The run-down neighbourhood is loyal to 72-year-old opposition leader Raila Odinga, whose party rejected Tuesday’s vote as a “charade”.

A Reuters reporter in Kisumu, centre of post-election ethnic violence a decade ago in which 1,200 people died nationwide, said tear gas and live rounds were fired.

A government official said one man had been killed.

The unrest erupted moments after Kenya’s election commission announced late on Friday that Kenyatta, 55, had secured a second five-year term in office, in spite of opposition allegations that the tally was a fraud.

Interior Minister Fred Matiang’i said the trouble was localised and blamed it on “criminal elements” rather than legitimate political protest.

Odinga’s NASA coalition provided no evidence for its rejection of the result.

Kenya’s main monitoring group, ELOG, said on Saturday its tally matched the official outcome, undermining NASA’s allegations of fraud.

In addition to the deaths, Kisumu’s main hospital was treating four people for gunshot wounds and six who had been beaten by Kenyan police, its records showed.

One man, 28-year-old Moses Oduor, was inside his home in the impoverished district of Obunga when police conducting house-to-house raids dragged him out of his bedroom and beat him with clubs.

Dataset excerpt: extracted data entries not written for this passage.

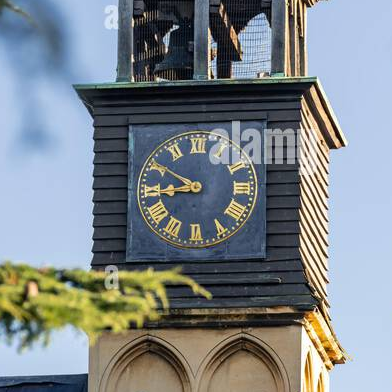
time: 8:50
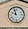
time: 9:57
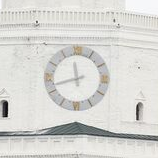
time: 11:42
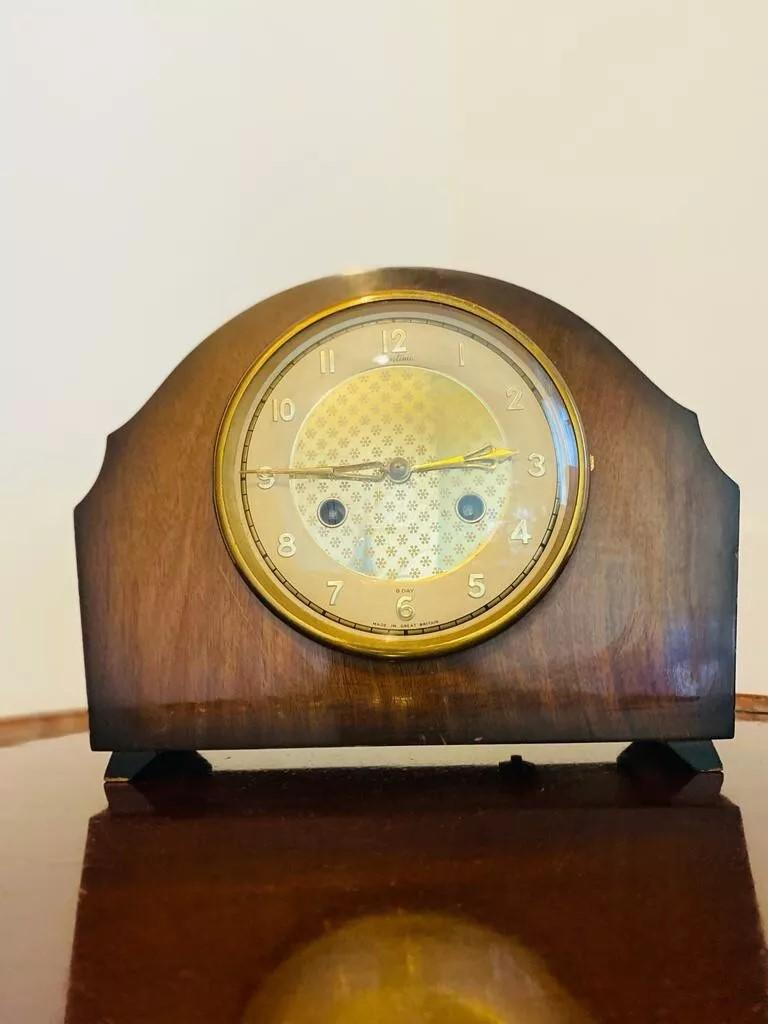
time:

“He was not out fighting them. He was rescued by my sister who lives next to him.

“She came outside screaming at the police, asking why they are beating people,” his brother, Charles Ochieng said, speaking on behalf of a dazed Oduor.

More shooting was heard outside the hospital on Saturday morning. In Nairobi, armed police units backed by water cannon moved through the rubble-strewn streets of Kibera, another pro-Odinga slum.

Interior minister Matiang’i defended the police against accusations of brutality.

“Let us be honest – there are no demonstrations happening,” he told reporters.

“Individuals or gangs that are looting shops, that want to endanger lives, that are breaking into people’s businesses, those are not demonstrators.

They are criminals. And we expect police to deal with criminals how criminals should be dealt with.”

As with previous votes in 2007 and 2013, this year’s elections have exposed the underlying ethnic tensions in the nation of 45 million, the economic engine of East Africa and the region’s main trading hub.

In particular, Odinga’s Luo tribe, who hail from the west, had hoped an Odinga presidency would have broken the Kikuyu and Kalenjin dominance of central government since independence in 1963.

Kenyatta, son of Kenya’s first president, is a Kikuyu.

Even before the declaration, Odinga’s NASA coalition had rejected the outcome, saying the election commission’s systems had been hacked, the count was irregular and foreign observers who gave the poll a clean bill of health were biased.

NASA provided no evidence for any of its accusations but singled out former U.S. Secretary of State John Kerry and former South African president Thabo Mbeki, who both led teams of election observers, for criticism.